Defendant contends that the court was misled by plaintiff's representation that she did not plan to leave the state after disposition of the action. He appears to be convinced that it was her plan and argues that his conviction is supported by the fact that she did leave the state about August 10, 1951, about two months after the entry of judgment. At the trial she denied that it was her intention to go back to Oklahoma, from which state she had come to Wisconsin, she testified that she was not sure that she was going to California, that she had no definite plan in that respect, "if I find employment here I haven't made up my mind just what I want to do." Upon cross-examination she testified that she would like to go to California if possible. From her letter to Nelson written after the entry of judgment it appears that when she wrote the letter she was still considering the possibility of remaining in the Wausau area. The refusal of the court to grant defendant's motions indicates that the judge had not been convinced that at the time of the trial she had definitely planned to leave Wisconsin. The fact that after judgment she did leave the state should be considered, if it is to be considered at all, as newly discovered evidence along with the other matter, the letters, which came to defendant's attention after trial and judgment.
The question is then, Should this court order a new trial upon the ground of the newly discovered evidence? We may not do so unless it should appear that proof of the facts offered would compel a different conclusion, Ward v. Prospect Manor Corporation, 188 Wis. 534, 206 N.W. 856, or, at least, that it is reasonably probable that a different result would be reached upon another trial, Mickoleski v. Becker, 252 Wis. 307, 31 N.W.2d 508. The rule is applicable in divorce cases as it is in other civil actions, 17 Am. Jur., Divorce and Separation, p. 356, sec. 423.

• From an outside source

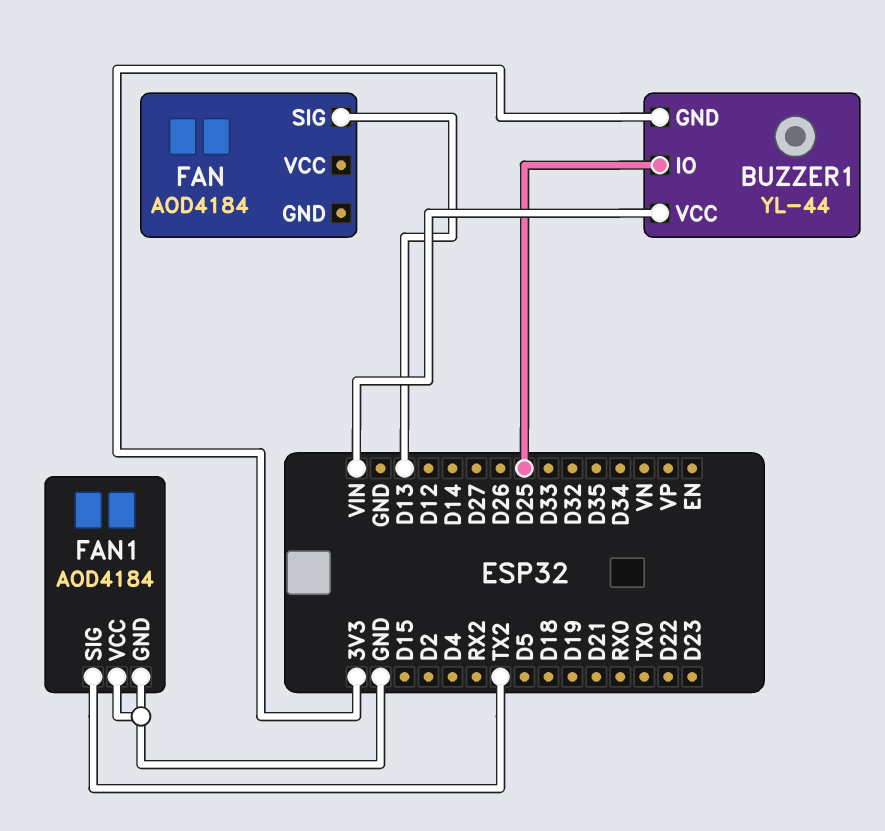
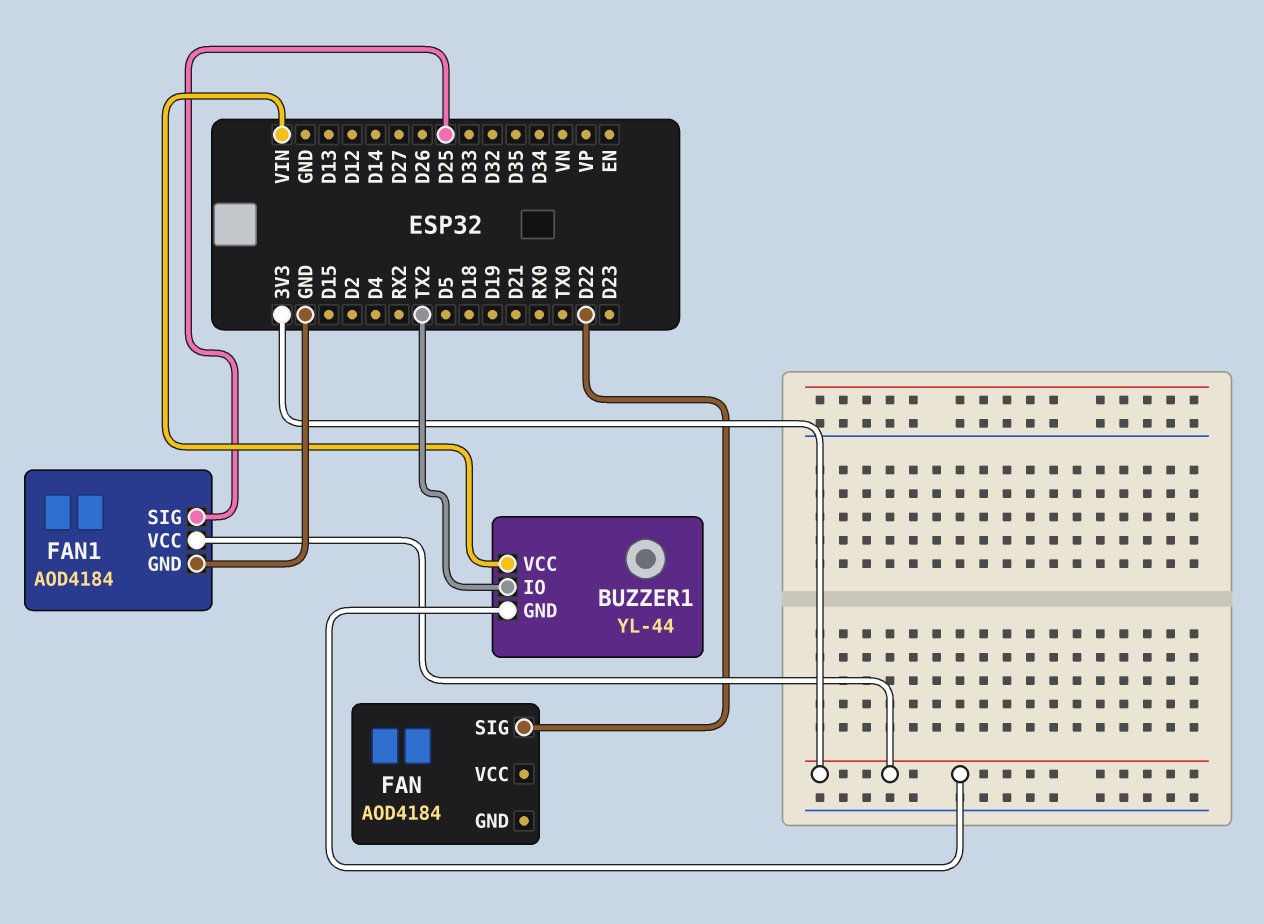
BUZZER1 pin IO: D25 -> TX2
FAN pin SIG: D13 -> D22
FAN1 pin SIG: TX2 -> D25
FAN1 pin VCC: GND -> 3V3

It appears quite clearly that all that is offered as newly discovered evidence was brought to the court's attention when the motions after judgment were heard. Nothing additional is brought to us. It is obvious that the trial judge considered that proof of the facts newly discovered would not have affected his judgment as to the division of the husband's estate.
Counsel call to our attention White v. White, 167 Wis. 615, 168 N.W. 704, Jermain v. Jermain, 243 Wis. 508, 11 N.W.2d 163, and Kilmer v. Kilmer, 249 Wis. 41, 23 N.W.2d 510, and assert that these cases require that a new trial be had. In the White and Kilmer Cases the husband went through the form of a marriage ceremony within the year following entry of the divorce decree. In the Jermain Case a default judgment granting the wife a divorce was entered on December 30, 1941; after judgment the husband sought an order vacating it, basing his motion upon newly discovered evidence that before judgment the wife had been guilty of adultery. In each of these cases this court held in effect that to deny the motion to open the judgment was or would have been an abuse of discretion. Each of them involved a flagrant violation of the marriage vow, the provisions of the judgment, or a statute. We are unable to say that the conduct of the plaintiff in this case, knowledge of which came to defendant after judgment, compares in degree of impropriety with that of the parties in the cases cited, or that the court's refusal to grant a new trial was an abuse of discretion.
The record discloses, however, that to require defendant to pay $4,200 to plaintiff forthwith, as the judgment provides, would place an undue burden upon him if it were possible at all. Further proceedings should be had to determine what would be a reasonable requirement as to time of payment and whether it would lighten defendant's burden to permit him to pay the amount in fixed reasonable instalments. The judgment should continue to provide that the award shall be a lien upon the real estate of the defendant until paid.
By the Court. — Judgment affirmed in part, reversed in part. Orders affirmed. Cause remanded for further proceedings in accordance with this opinion. No costs to be taxed. Appellant to pay the clerk's fees.